First, I want you to think about your soul — the value of it, and its eternal destiny somewhere. The Christian life is not a game; it is serious business, and it requires true dedication. There is nothing evil about “fun,” but we must be certain we are wholesome. If one is old enough to be a Christian, he is old enough to be lost.
How does one define a “friend”? Is a friend one who drags you down to lower levels of spirituality? Can we not recall the words of God’s apostle, “Be not deceived: Evil companionships corrupt good morals” (1 Corinthians 15:33)? Have you ever heard that old saying, “a person is known by the friends he keeps”? Jesus Christ was a “friend of sinners,” but he instructed them to abandon their sins; he was not an enabler.
Accountability has to do with how one’s life is judged, as compared with his responsibility. We are accountable to God foremost (Romans 14:12). Do we live, look, and listen so as to please Him? That is not always a matter of easy focus, but at times we cannot but know we’ve gone way over the line. When that is the case, we must turn back to the Lord before “hardness” sets in, and we cease to even care.
We have accountability with reference to our friends. What do you do when you know a “friend” is immoral in words and deeds? Do you simply let him go — with no word of concern for his soul, or with a kindly rebuke for his wretchedness (see Galatians 6:1)?
You have accountability to your parents. Can one continue to fraternize with egregiously worldly people, knowing very well that your godly parents would not approve? Would you encourage mom or dad to visit your web page, read your messages, along with those you have classified as your “friends”? If not, why? And why have some, whose web pages have been an “open book” to the entire on-line world, now suddenly have gone “private”? Clearly it is not the world from whose eyes they would escape; it is from Christians who love their souls and are concerned for their welfare. What is wrong with this “picture”?

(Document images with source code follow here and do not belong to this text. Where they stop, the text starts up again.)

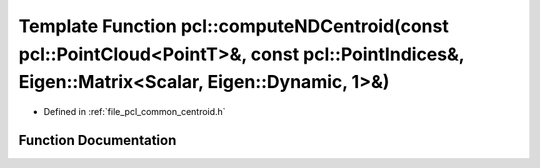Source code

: .. _exhale_function_group__common_1ga9654681b5a78f1e3ad5566de05e1d638:

Template Function pcl::computeNDCentroid(const pcl::PointCloud<PointT>&, const pcl::PointIndices&, Eigen::Matrix<Scalar, Eigen::Dynamic, 1>&)
=============================================================================================================================================

- Defined in :ref:`file_pcl_common_centroid.h`


Function Documentation
----------------------


.. doxygenfunction:: pcl::computeNDCentroid(const pcl::PointCloud<PointT>&, const pcl::PointIndices&, Eigen::Matrix<Scalar, Eigen::Dynamic, 1>&)
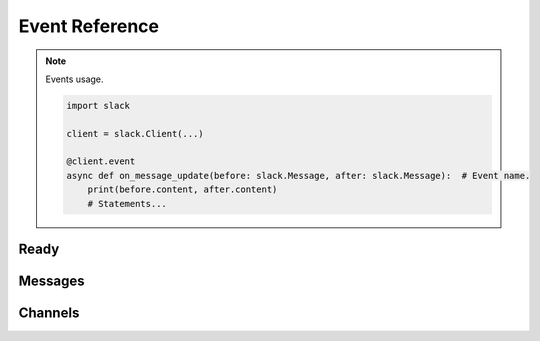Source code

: .. py:currentmodule:: slack

Event Reference
===============

.. note:: Events usage.

    .. code-block:: python

        import slack

        client = slack.Client(...)

        @client.event
        async def on_message_update(before: slack.Message, after: slack.Message):  # Event name.
            print(before.content, after.content)
            # Statements...


Ready
-----

.. py:function:: on_ready()

    Called whenever bot is ready.

Messages
--------

.. py:function:: on_message(message)

    Called whenever a message was sent.

    :param message: The sended message.
    :type message: :class:`Message`


.. py:function:: on_message_update(before, after)

    Called whenever a message was updated.

    :param before: The sended message.
    :type before: :class:`Message`
    :param after: The sended message.
    :type after: :class:`Message`


.. py:function:: on_message_delete(message)

    Called whenever a message was deleted.

    :param message: The deleted message.
    :type message: :class:`DeletedMessage`


.. py:function:: on_channel_join(message)

    Called whenever a message was sent at member was joined.

    :param message: The deleted message.
    :type message: :class:`JoinMessage`


.. py:function:: on_channel_archive(message)

    Called whenever a channel was archived.

    :param message: The sent message when channel was archived.
    :type message: :class:`ArchivedMessage`

Channels
--------

.. py:function:: on_channel_create(channel)

    Called whenever channel was created.

    :param channel: The created channel.
    :type channel: :class:`Channel`

.. py:function:: on_channel_delete(channel)

    Called whenever channel was deleted.

    :param channel: The deleted channel.
    :type channel: :class:`DeletedChannel`

.. py:function:: on_channel_rename(before, after)

    Called whenever channel was renamed.

    :param before: The renamed channel(before).
    :type before: :class:`Channel`
    :param after: The renamed channel(after).
    :type after: :class:`Channel`

.. py:function:: on_channel_unarchive(channel, user)

    Called whenever channel was unarcchived.

    :param channel: The unarchived channel.
    :type channel: :class:`Channel`
    :param user: The member who channel unarchive.
    :type user: :class:`Member`

.. py:function:: on_member_join(channel, user)

    Called whenever member joined channel.

    :param channel: The member joined channel.
    :type channel: :class:`Channel`
    :param user: The joined member.
    :type user: :class:`Member`

.. py:function:: on_reaction_add(user, item_user, react_type)

    Called whenever reaction added.

    :param user: The reacted member.
    :type user: :class:`Member`
    :param item_user: The reaction owner.
    :type item_user: :class:`Member`
    :param react_type: The reaction data.
    :type react_type: :class:`ReactionEventType`

.. py:function:: on_reaction_remove(user, item_user, react_type)

    Called whenever reaction was removed.

    :param user: The reacted member.
    :type user: :class:`Member`
    :param item_user: The reaction owner.
    :type item_user: :class:`Member`
    :param react_type: The reaction data.
    :type react_type: :class:`ReactionEventType`
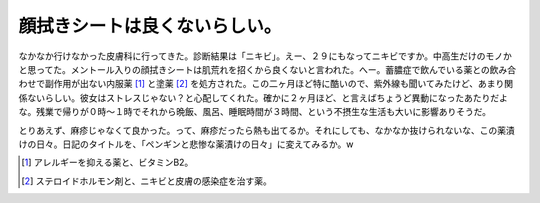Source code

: 顔拭きシートは良くないらしい。
==============================

なかなか行けなかった皮膚科に行ってきた。診断結果は「ニキビ」。えー、２９にもなってニキビですか。中高生だけのモノかと思ってた。メントール入りの顔拭きシートは肌荒れを招くから良くないと言われた。へー。蓄膿症で飲んでいる薬との飲み合わせで副作用が出ない内服薬 [#]_ と塗薬 [#]_ を処方された。この二ヶ月ほど特に酷いので、紫外線も聞いてみたけど、あまり関係ないらしい。彼女はストレスじゃない？と心配してくれた。確かに２ヶ月ほど、と言えばちょうど異動になったあたりだよな。残業で帰りが０時～１時でそれから晩飯、風呂、睡眠時間が３時間、という不摂生な生活も大いに影響ありそうだ。

とりあえず、麻疹じゃなくて良かった。って、麻疹だったら熱も出てるか。それにしても、なかなか抜けられないな、この薬漬けの日々。日記のタイトルを、「ペンギンと悲惨な薬漬けの日々」に変えてみるか。w





.. [#] アレルギーを抑える薬と、ビタミンB2。
.. [#] ステロイドホルモン剤と、ニキビと皮膚の感染症を治す薬。


.. author:: default
.. categories:: life
.. tags::
.. comments::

There is accountability to your congregation’s elders. They must give account for the souls under their oversight. When one knows that members of the flock are deeply involved in sin, your elders must be apprised of such. They cannot address problems of which they have no knowledge. You must help them; such is not being a “snitch”; it is a matter of love.
Further, ministers of Christ are obligated to reprove, rebuke, and exhort their brothers and sisters in God’s family — young or old. The gospel preacher will not permit himself the luxury of being a “pal” to the sinful at the expense of his own soul. God will hold us accountable if we do not warn the erring of their error. The faithful servant of Christ does not want “blood” of others upon his hands (Ezekiel 33:7-9).
Finally, with deepest respect, may I suggest this to parents: you might wish to give consideration as to whether or not you want your child even to be on the MySpace site — as innocent as their communications may be. There are other, safer ways for youngsters to communicate with one another, rather than being only a “click” or two away from a highway of gross corruption.